The other organization behind the Rostock conference was 'eurotopia', which began life 11 years ago as the 'Transnational Working Group for a Comprehensive Peace Politics in Europe'. eurotopia has a special connection with Rostock. In early May of 1991, the 'First Working Conference for Direct Democracy and the Abolition of Armies in Europe' took place there. 35 men and women from 5 European countries founded the 'Movement for a Non-Violent Europe' with a commitment to direct democracy, demilitarisation, ecology and solidarity.
This is only 18 months after the fall of the Berlin Wall. On 26th November of that year – 1989 – a citizen's initiative in Switzerland led to a referendum on a proposal to abolish the Swiss army. It was not carried, but an astonishing 36% of the voters supported the proposal. A similar initiative – to abolish the 'Volksarmee' – was coincidentally launched around the same time in Mecklenburg, the state of which Rostock is the capital. Representatives of both these initiatives met and became founder-members of the 'Movement for a Non-Violent Europe' at the first Rostock conference in 1991.

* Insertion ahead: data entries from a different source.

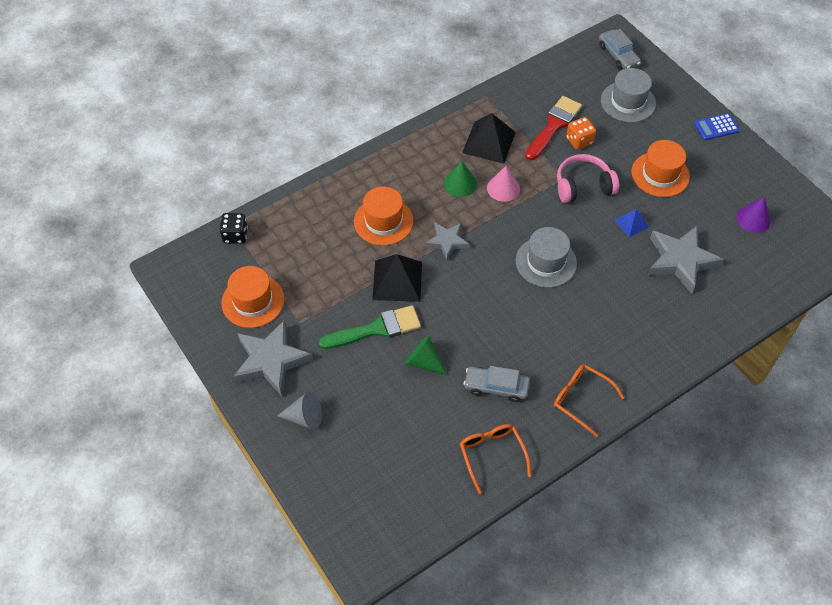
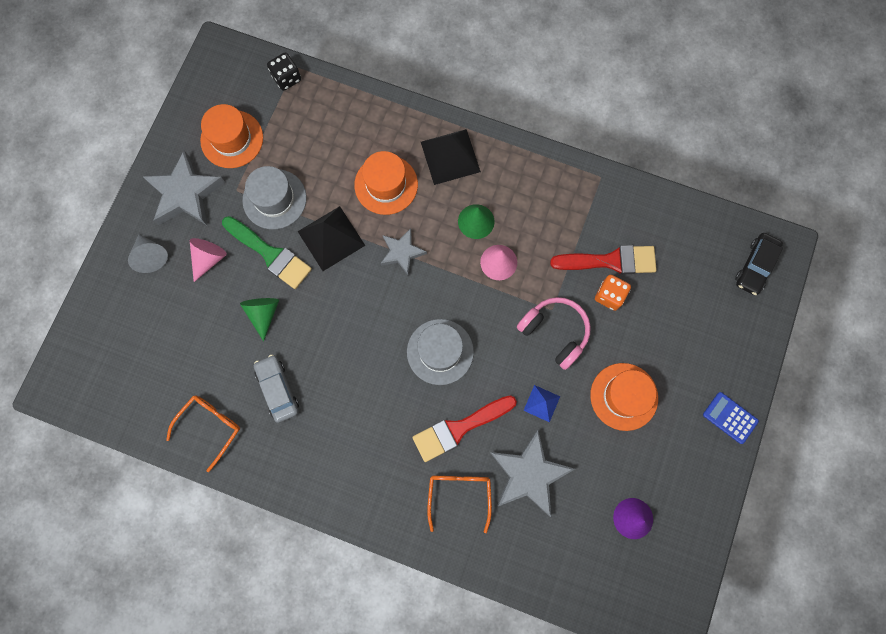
camera: 55 degrees right, 20 degrees up
(343, 375) = (209, 259): none -> pink cone
(489, 142) = (544, 215): black pyramid -> black pyramid (450, 156)
(581, 399) = (312, 470): orange glasses -> orange glasses (459, 495)
(615, 283) = (459, 428): none -> red brush
(618, 55) = (755, 266): grey car -> black car
(628, 102) = (697, 312): grey hat -> grey hat (274, 199)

Later that same year, the name of the movement was changed to 'eurotopia'. Since then 18 more conferences have been held all over Europe and one in the U.S. This year's conference – the 20th – returned to Rostock, the movement's spiritual home. It brought together old friends and new enthusiasts in a restatement of its core concerns: the need for both direct and transnational democracy – even more urgent now than ever before in view of the march of globalisation and its violent opposition and of the political and economic integration of Europe, carried forward without democratic consultation or accountability. The current malaise confirms the validity of the thesis first expounded at the eurotopia conference held in Edinbugh in May 1994: “No democracy without Europe; no Europe without democracy” – the conviction that transnational (i.e. in the European context 'pan-European') direct democracy is essential to the future of Europe and that the guarantee of European democracy lies in a future European constitution.

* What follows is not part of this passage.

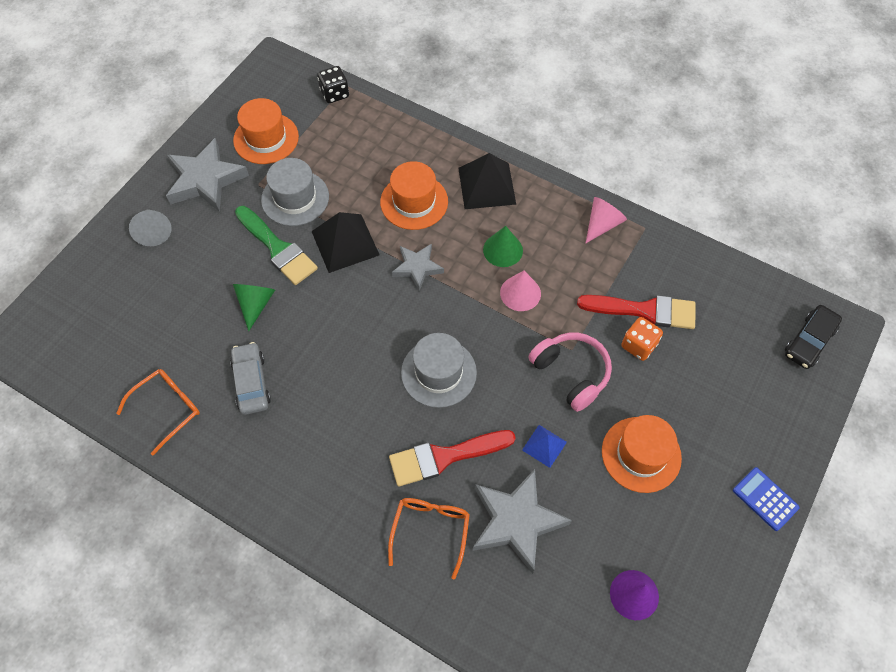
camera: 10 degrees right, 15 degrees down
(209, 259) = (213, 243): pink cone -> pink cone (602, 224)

As yet still in draft form, the fruit of Rostock 2001 will be a document outlining what needs to be done to safeguard European democracy against the widespread democratic deficit and the particular challenge of economic globalisation. It represents the positive pole to the negative one of Gothenburg – the route of peaceful, constructive argument as opposed to the ultimately self-destructive route of violence. It seeks to save the idea(l) of an integrated, co-operative, genuinely democratic Europe both from those who see in the current EU only a negative force and from those politicians who, once elected, show only contempt for the democratic process.

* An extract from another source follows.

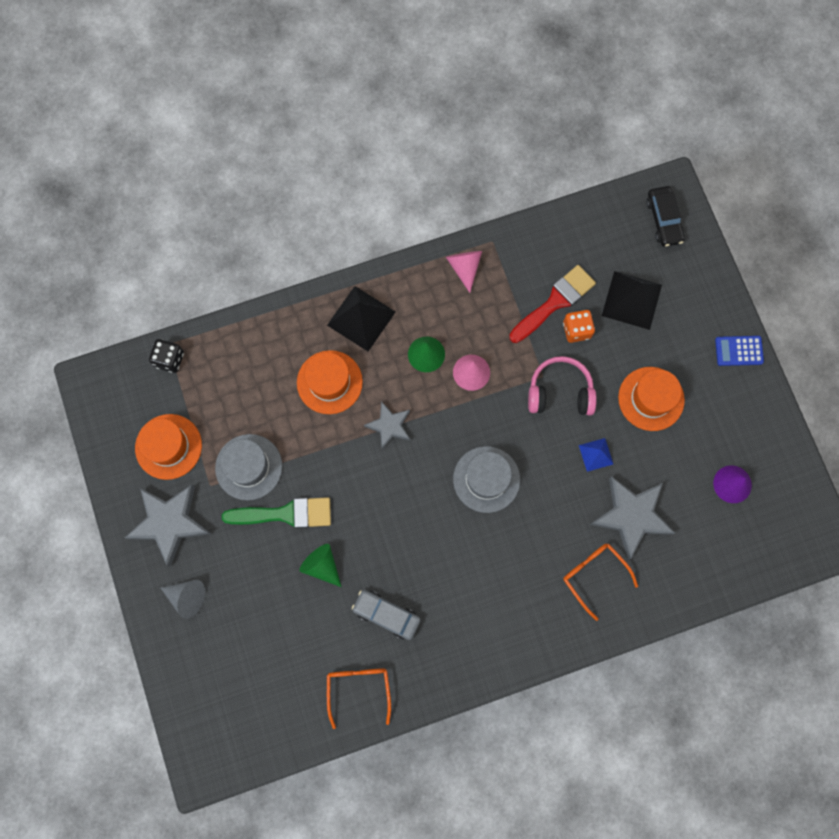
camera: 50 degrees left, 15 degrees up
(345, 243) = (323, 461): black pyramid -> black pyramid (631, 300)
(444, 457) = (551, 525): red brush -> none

This is 'eurotopia' – not the 'no place' of Utopia, but the 'good place' of Eutopia.
© 2001 Paul Carline
Paul Carline was born in 1944 near Manchester, England. He studied German and Russian at Manchester University and later took a teaching qualification at Cambridge. He has taught in Rudolf Steiner schools and in various Camphill schools and villages. He also ran a kite and juggling shop in Edinburgh for 8 years! For the past three years he has been studying, writing about, translating books and articles about and giving occasional talks about evolution theory. He also plays in a ceilidh band (mainly Scottish and Irish music).